Nanika's major areas of expertise include vulnerability research, exploit techniques, malware detection and mobile security. Especially on Windows platform and malicious office document, he has discovered numerous Windows system and office vulnerabilities. He frequently presents his researches at security conferences in Taiwan, including Hacks in Taiwan 05/06/07/09, Syscan Taipei/Hong Kong 08. Nanika was a member of the Vulnerability Research Lab (VRL) of COSEINC and now he is currently pursuing a Master's degree in NTUST.

TT is a security researcher and software developer with Trend Micro. His major areas of interest include malware detection, system vulnerability and protection, web security, cloud and virtualization technology. He also has many years experience in security product development.
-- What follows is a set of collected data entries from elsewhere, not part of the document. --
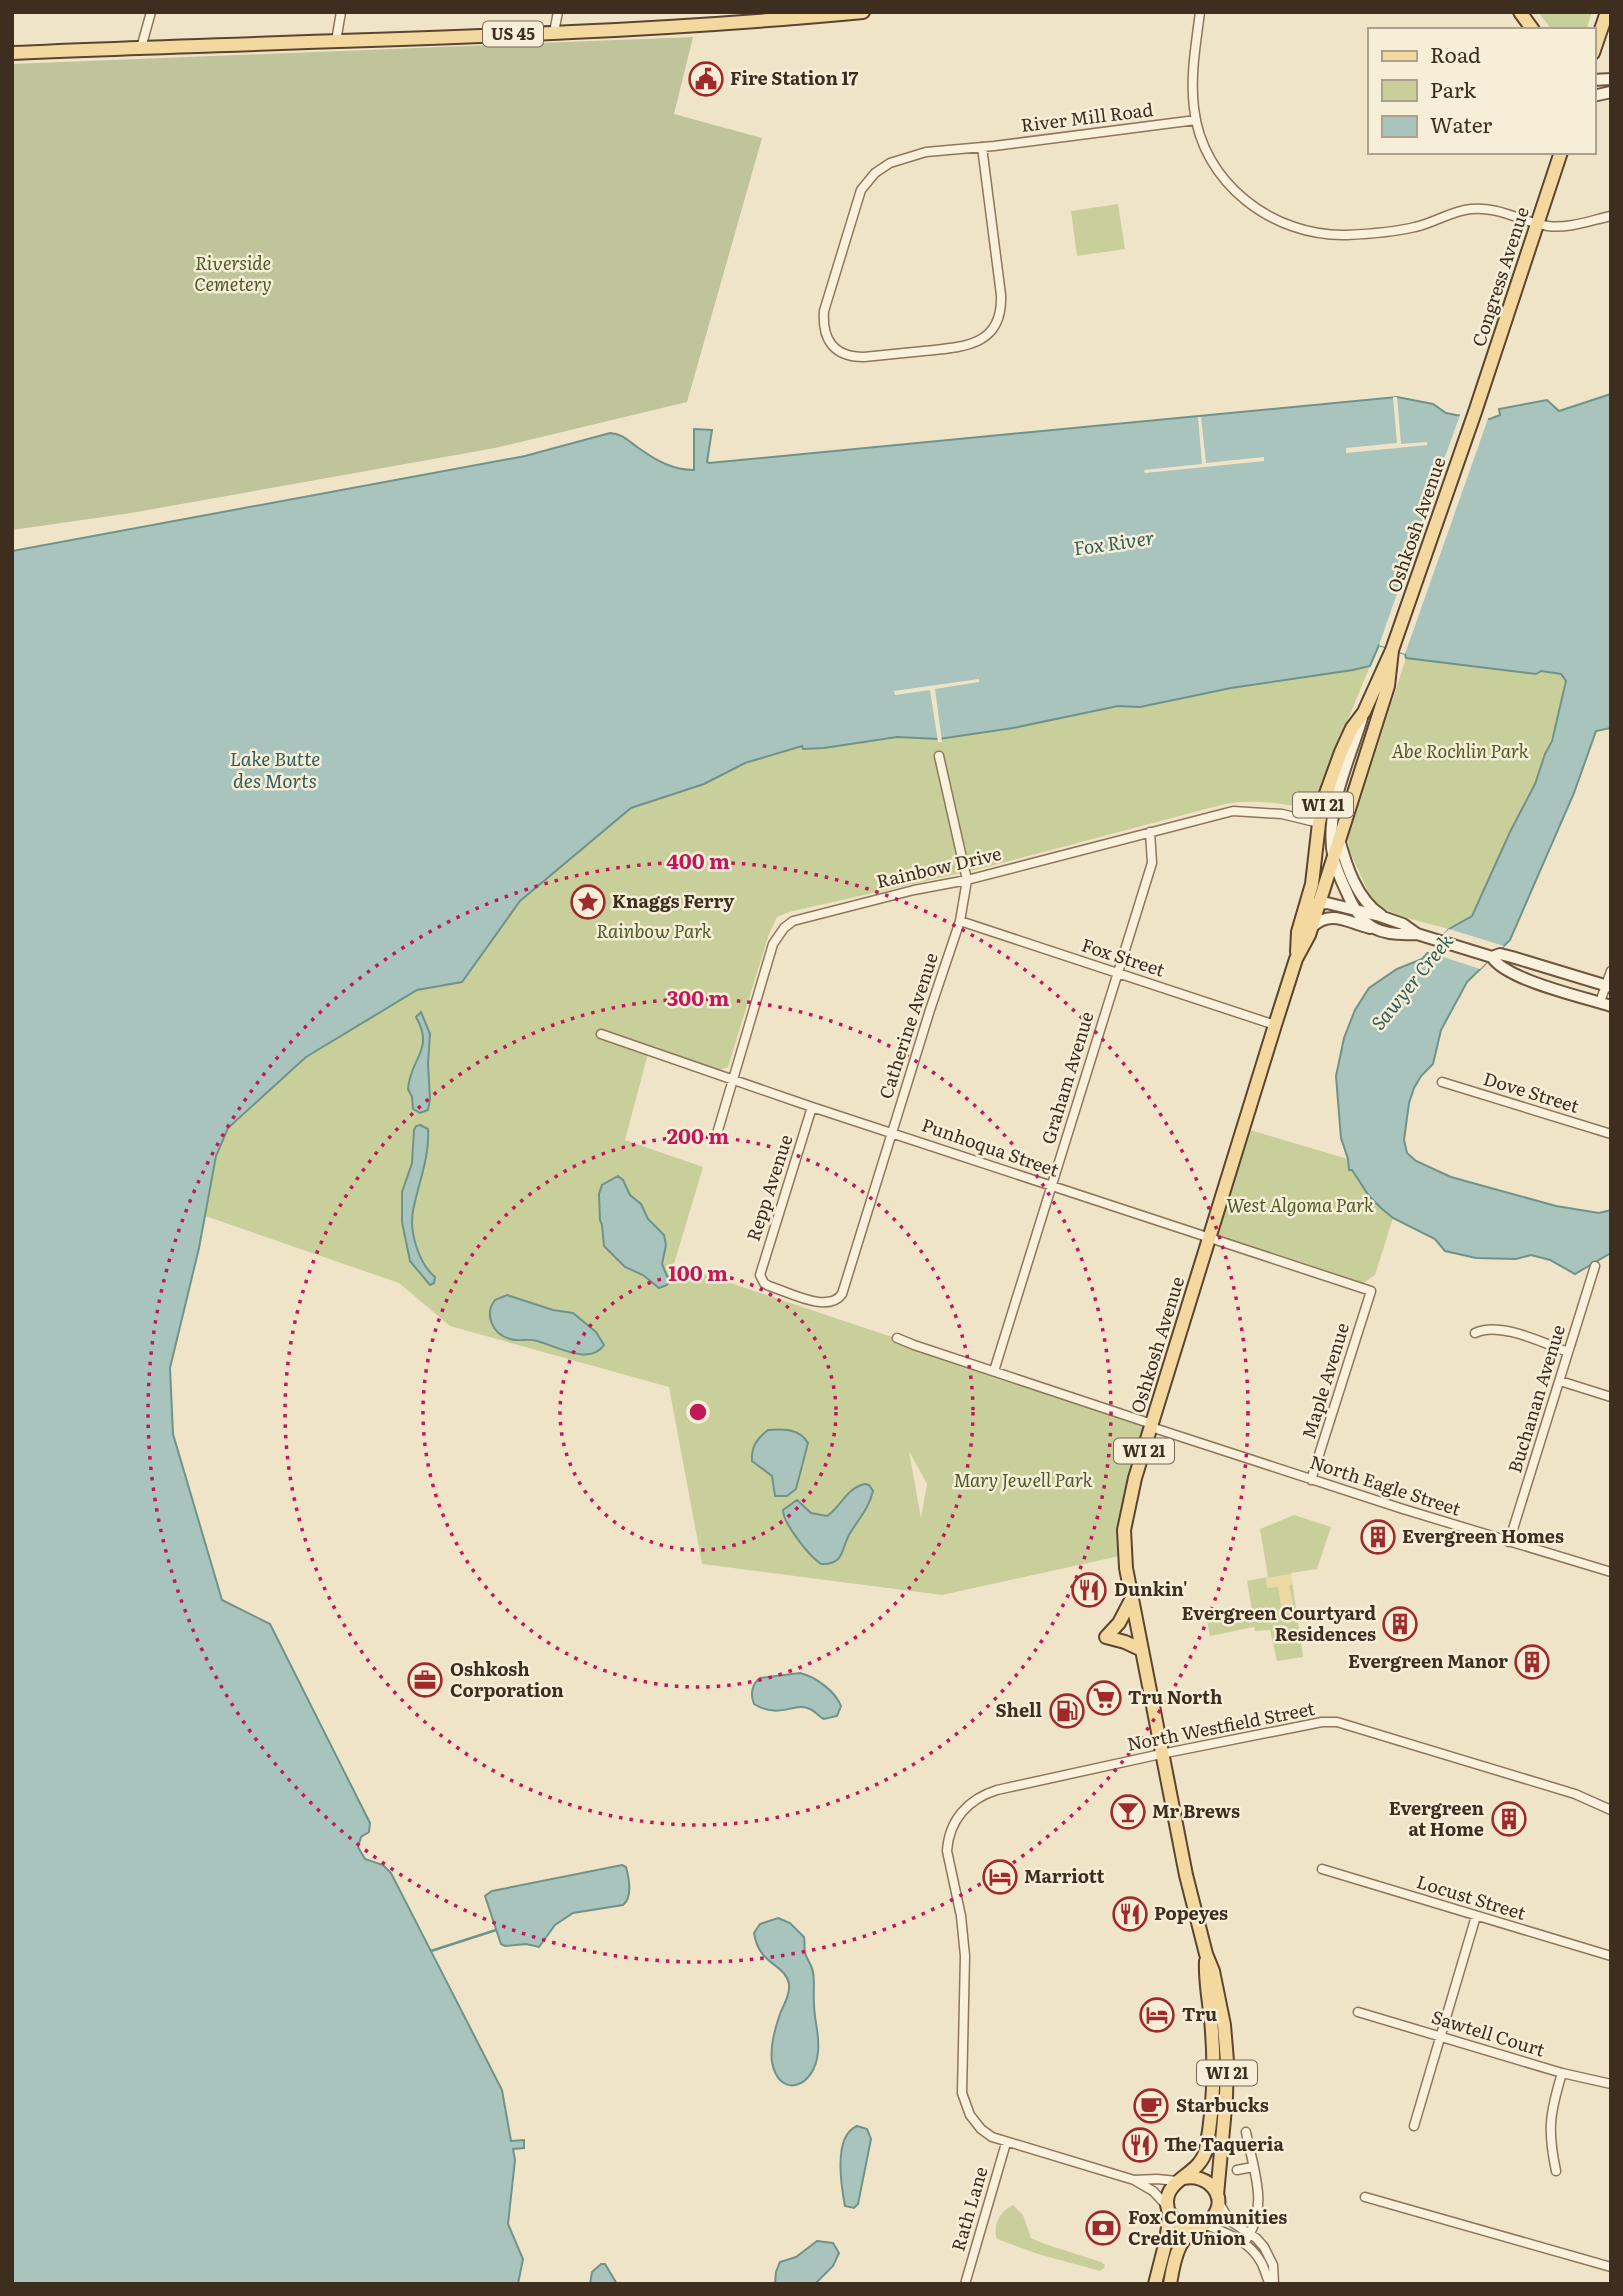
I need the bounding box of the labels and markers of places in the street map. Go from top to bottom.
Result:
public building icon: Fire Station 17 [687,60,725,98]
place label: Fire Station 17 [730,64,858,91]
place icon: Knaggs Ferry [569,883,607,921]
place label: Knaggs Ferry [612,887,734,914]
centre of rings [686,1400,710,1424]
building icon: Evergreen Homes [1359,1518,1397,1556]
place label: Evergreen Homes [1402,1522,1564,1549]
restaurant icon: Dunkin' [1070,1571,1108,1609]
place label: Dunkin' [1114,1575,1188,1602]
place label: Evergreen Courtyard Residences [1181,1599,1376,1647]
building icon: Evergreen Courtyard Residences [1381,1605,1419,1643]
building icon: Evergreen Manor [1513,1643,1551,1681]
place label: Evergreen Manor [1348,1647,1508,1674]
place label: Oshkosh Corporation [450,1655,564,1703]
office icon: Oshkosh Corporation [406,1661,444,1699]
supermarket icon: Tru North [1085,1679,1123,1717]
place label: Tru North [1128,1683,1222,1710]
fuel station icon: Shell [1048,1692,1086,1730]
place label: Shell [996,1696,1042,1723]
bar icon: Mr Brews [1109,1793,1147,1831]
place label: Evergreen at Home [1389,1794,1484,1842]
place label: Mr Brews [1152,1797,1240,1824]
building icon: Evergreen at Home [1490,1800,1528,1838]
hotel icon: Marriott [981,1858,1019,1896]
place label: Marriott [1024,1862,1105,1889]
restaurant icon: Popeyes [1111,1895,1149,1933]
place label: Popeyes [1154,1899,1228,1926]
hotel icon: Tru [1138,1996,1176,2034]
place label: Tru [1182,2000,1217,2027]
cafe icon: Starbucks [1132,2087,1170,2125]
place label: Starbucks [1176,2091,1269,2118]
restaurant icon: The Taqueria [1121,2126,1159,2164]
place label: The Taqueria [1164,2130,1284,2157]
place label: Fox Communities Credit Union [1128,2203,1287,2251]
bank icon: Fox Communities Credit Union [1084,2209,1122,2247]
Ben Nagy is a senior security researcher with COSEINC, and recently moved from Kuala Lumpur to hack with a view of the mountains in Kathmandu. For over a year he has been exploring ways to improve fuzzing scalability, especially against complex, closed source targets like Windows and Office. Previously working on liver destruction with eEye in Geneva and Bangkok, he has written whitepapers on a number of subjects and presented at conferences in Europe, Asia and Australia. Ben is probably that guy over there drinking beer and talking about Ruby.
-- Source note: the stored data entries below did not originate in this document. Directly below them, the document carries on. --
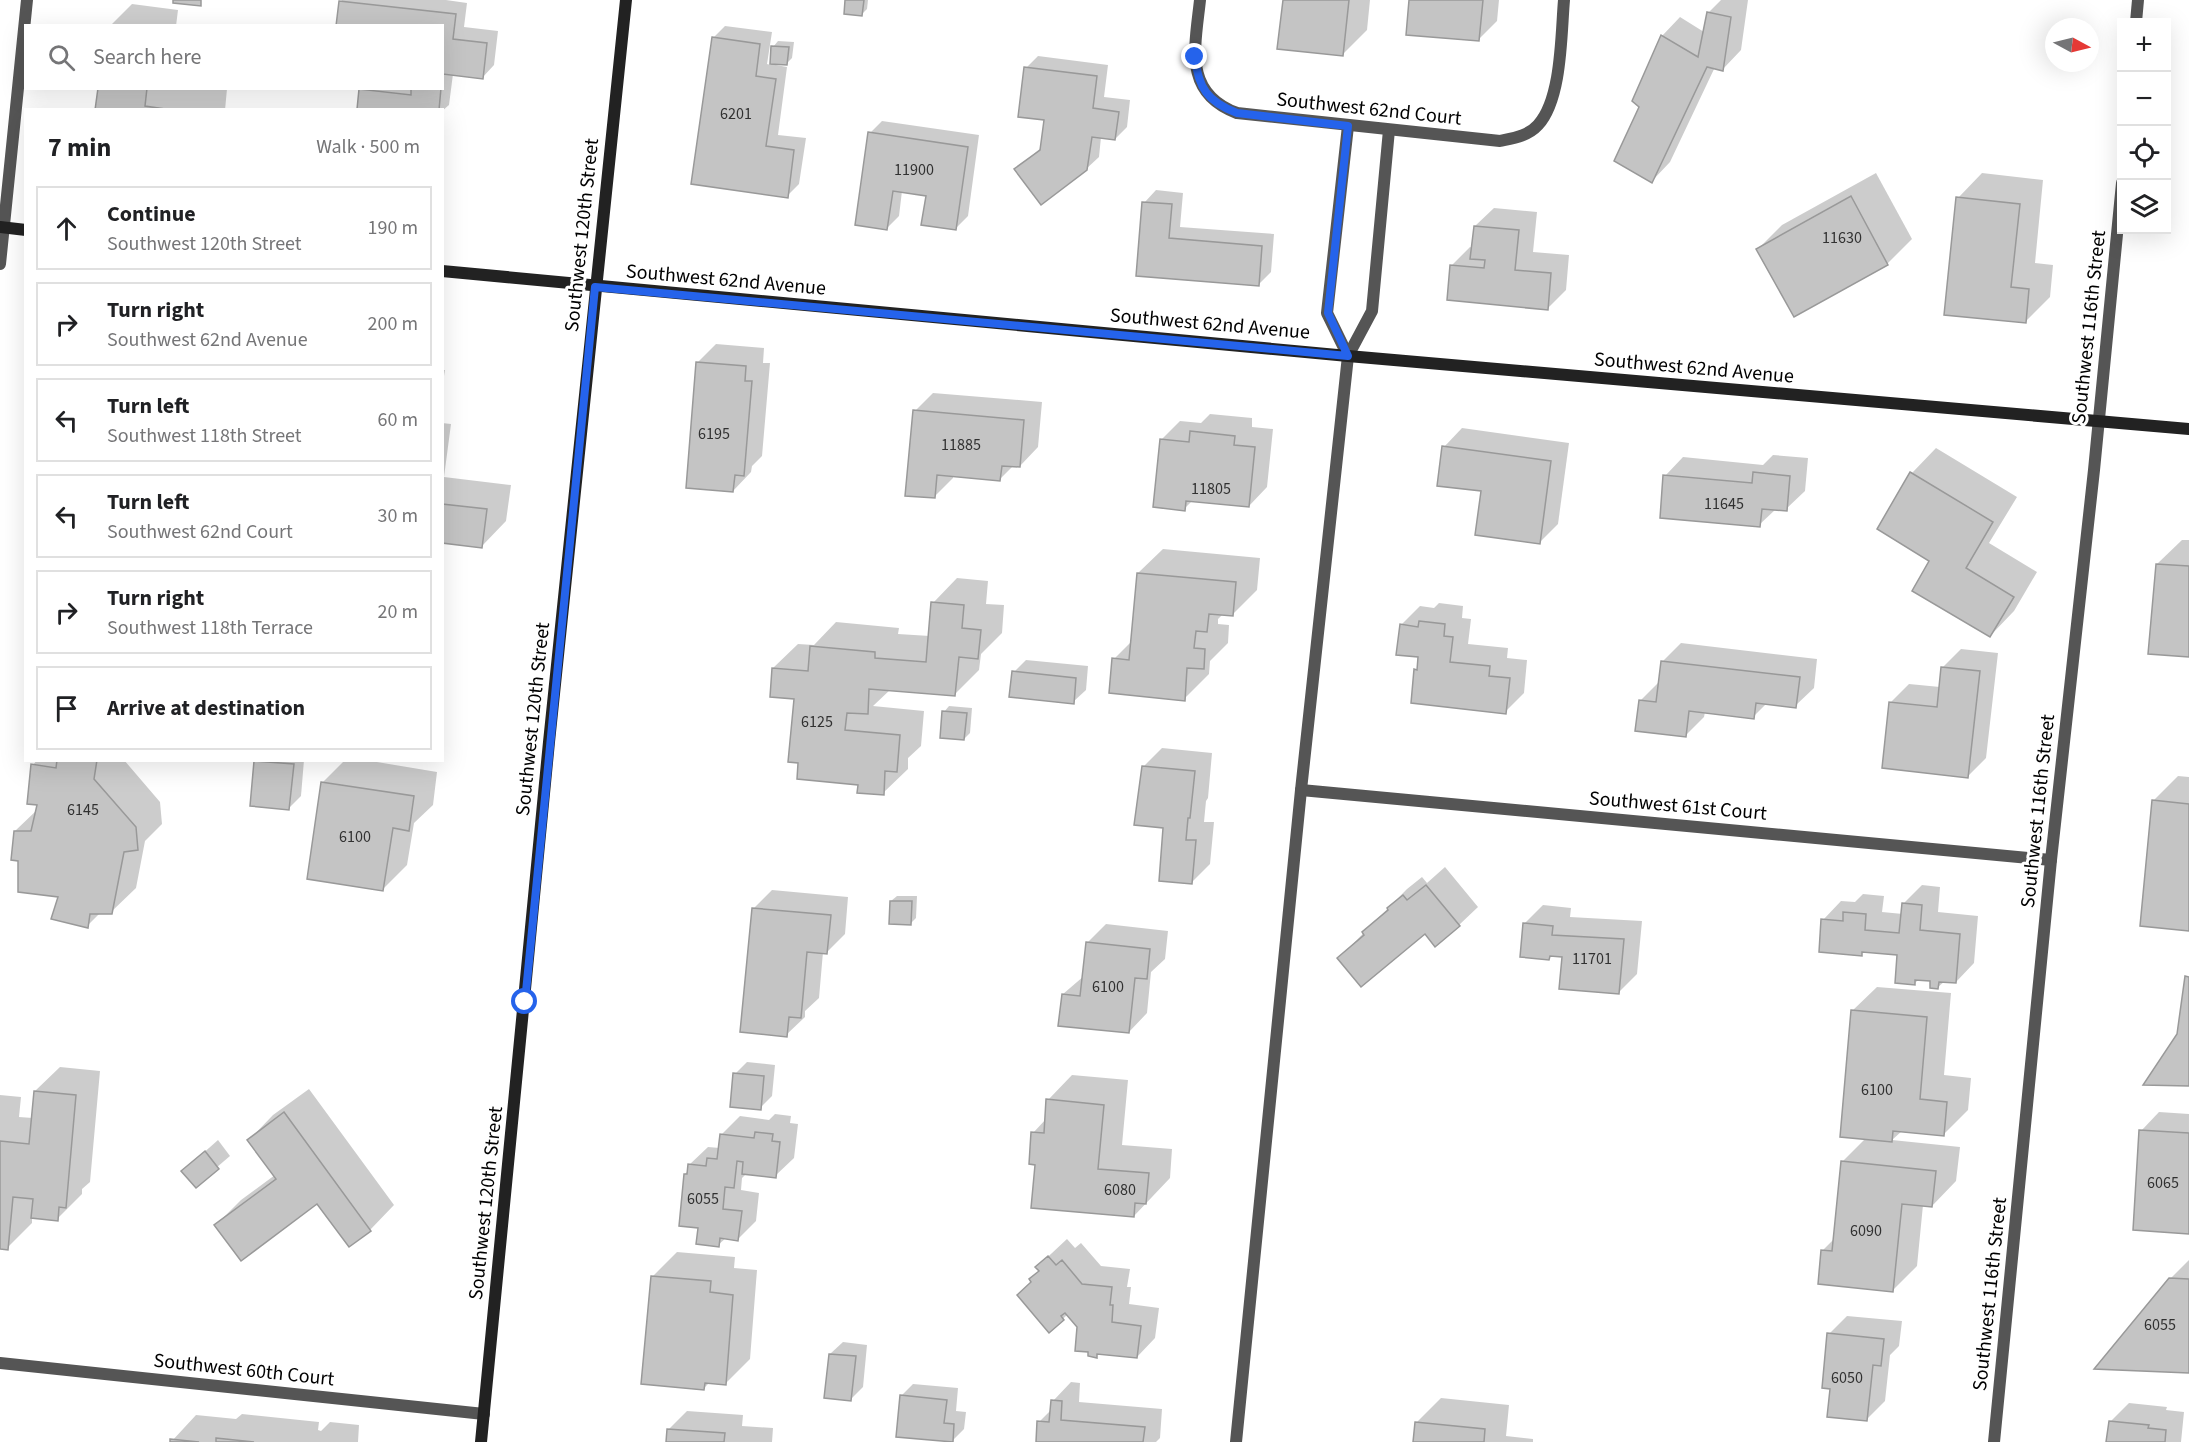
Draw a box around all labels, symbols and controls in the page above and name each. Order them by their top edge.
north arrow [2045,18,2099,72]
map controls [2117,18,2171,234]
button: + [2117,18,2171,72]
search box [24,24,444,90]
icon: search [45,41,78,74]
text: Search here [93,41,201,73]
route end [1181,43,1207,69]
button: − [2117,72,2171,126]
street label: Southwest 62nd Court [1275,85,1463,133]
house number: 6201 [720,103,752,125]
button: locate [2117,126,2171,180]
text: 7 min [48,129,111,166]
text: Walk · 500 m [316,133,420,161]
street label: Southwest 120th Street [558,137,606,333]
house number: 11900 [894,159,934,181]
button: layers [2117,180,2171,234]
text: Continue [107,198,196,230]
icon: ahead [50,212,83,245]
text: 190 m [368,214,418,242]
house number: 11630 [1822,227,1862,249]
street label: Southwest 116th Street [2065,229,2113,425]
text: Southwest 120th Street [107,230,302,258]
street label: Southwest 62nd Avenue [625,257,827,303]
text: Turn right [107,294,204,326]
street label: Southwest 62nd Avenue [1109,301,1311,347]
icon: right [50,308,83,341]
text: 200 m [368,310,418,338]
text: Southwest 62nd Avenue [107,326,308,354]
street label: Southwest 62nd Avenue [1593,345,1795,391]
text: Turn left [107,390,189,422]
icon: left [50,404,83,437]
text: 60 m [378,406,418,434]
text: Southwest 118th Street [107,422,302,450]
house number: 6195 [698,423,730,445]
house number: 11885 [941,434,981,456]
house number: 11805 [1191,478,1231,500]
text: Turn left [107,486,189,518]
house number: 11645 [1704,493,1744,515]
icon: left [50,500,83,533]
text: 30 m [378,502,418,530]
text: Southwest 62nd Court [107,518,293,546]
text: Turn right [107,582,204,614]
icon: right [50,596,83,629]
text: 20 m [378,598,418,626]
text: Southwest 118th Terrace [107,614,313,642]
street label: Southwest 120th Street [509,621,557,817]
icon: arrive [50,692,83,725]
text: Arrive at destination [107,692,305,724]
house number: 6125 [801,711,833,733]
street label: Southwest 116th Street [2014,713,2062,909]
street label: Southwest 61st Court [1588,784,1768,828]
house number: 6145 [67,799,99,821]
house number: 6100 [339,826,371,848]
house number: 11701 [1572,948,1612,970]
house number: 6100 [1092,976,1124,998]
route start [511,988,537,1014]
house number: 6100 [1861,1079,1893,1101]
street label: Southwest 120th Street [462,1105,510,1301]
house number: 6065 [2147,1172,2179,1194]
house number: 6080 [1104,1179,1136,1201]
house number: 6055 [687,1188,719,1210]
street label: Southwest 116th Street [1966,1196,2014,1392]
house number: 6090 [1850,1220,1882,1242]
house number: 6055 [2144,1314,2176,1336]
street label: Southwest 60th Court [152,1347,336,1393]
house number: 6050 [1831,1367,1863,1389]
Udi Shamir is a Senior Researcher with the Advanced Malware Labs of COSEINC. His work in the company includes research into Rootkits, Operating Systems, Virtualization Security and Kernel Hacking.

A few of his projects includes:

• The BlueBox is watching Me, (Hacking the Linksys checksum)
• DirStat filesystem security event tracker, http://sf.net/projects/dirstat.
• EM (Enforcement Module) http://sf.net/projects/em-module.
• WMI (re-patch wmi version for linux).